Supervised learning based, non-intrusive quality predictors generally involve the development of a regressor that maps signal features to a representation of perceived quality. The performance of the predictor largely depends on 1) how sensitive the features are to the different types of distortion, and 2) how well the model learns the relation between the features and the quality score. We improve the performance of the quality estimation by enhancing the feature set and using a contemporary machine learning model that fits this objective. We propose an augmented feature set that includes raw features that are presumably redundant. The speech quality assessment system benefits from this redundancy as it results in reducing the impact of unwanted noise in the input. Feature set augmentation generally leads to the inclusion of features that have non-smooth distributions. We introduce a new pre-processing method and re-distribute the features to facilitate the training. The evaluation of the system on the ITU-T Supplement23 database illustrates that the proposed system outperforms the popular standards and contemporary methods in the literature.

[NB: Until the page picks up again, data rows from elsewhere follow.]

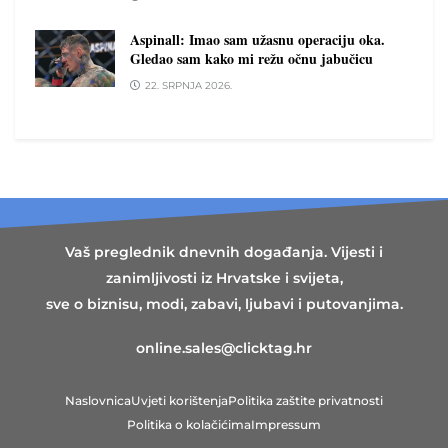
Aspinall: Imao sam užasnu operaciju oka.
Gledao sam kako mi režu očnu jabučicu
22. SRPNJA 2026.
Vaš preglednik dnevnih događanja. Vijesti i
zanimljivosti iz Hrvatske i svijeta,
sve o biznisu, modi, zabavi, ljubavi i putovanjima.
online.sales@clicktag.hr
Naslovnica
Uvjeti korištenja
Politika zaštite privatnosti
Politika o kolačićima
Impressum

The unsupervised learning quality assessment approach presented in this thesis is based on a model that is learnt from clean speech signals. Consequently, it does not need to learn the statistics of any corruption that exists in the degraded speech signals and is trained only with unlabelled clean speech samples. The quality has a new definition, which is based on the divergence between 1) the distribution of the spectrograms of test signals, and 2) the pre-existing model that represents the distribution of the spectrograms of good quality speech. The distribution of the spectrogram of the speech is complex, and hence comparing them is not trivial. To tackle this problem, we propose to map the spectrograms of speech signals to a simple latent space.

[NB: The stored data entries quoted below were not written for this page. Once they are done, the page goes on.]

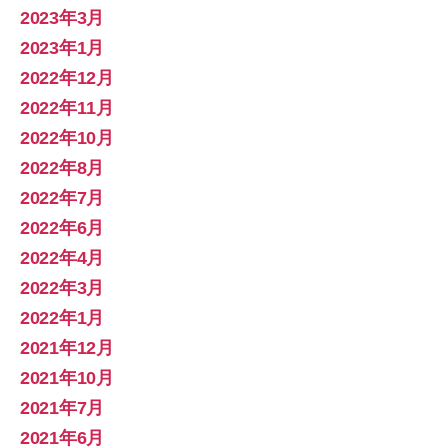
2023年3月
2023年1月
2022年12月
2022年11月
2022年10月
2022年8月
2022年7月
2022年6月
2022年4月
2022年3月
2022年1月
2021年12月
2021年10月
2021年7月
2021年6月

Generative models that map simple latent distributions into complex distributions are excellent platforms for our work. Generative models that are trained on the spectrograms of clean speech signals learned to map the latent variable $Z$ from a simple distribution $P_Z$ into a spectrogram $X$ from the distribution of good quality speech.

Consequently, an inference model is developed by inverting the pre-trained generator, which maps spectrograms of the signal under the test, $X_t$, into its relevant latent variable, $Z_t$, in the latent space. We postulate the divergence between the distribution of the latent variable and the prior distribution $P_Z$ is a good measure of the quality of speech.

Generative adversarial nets (GAN) are an effective training method and work well in this application. The proposed system is a novel application for a GAN. The experimental results with the TIMIT and NOIZEUS databases show that the proposed measure correlates positively with the objective quality scores.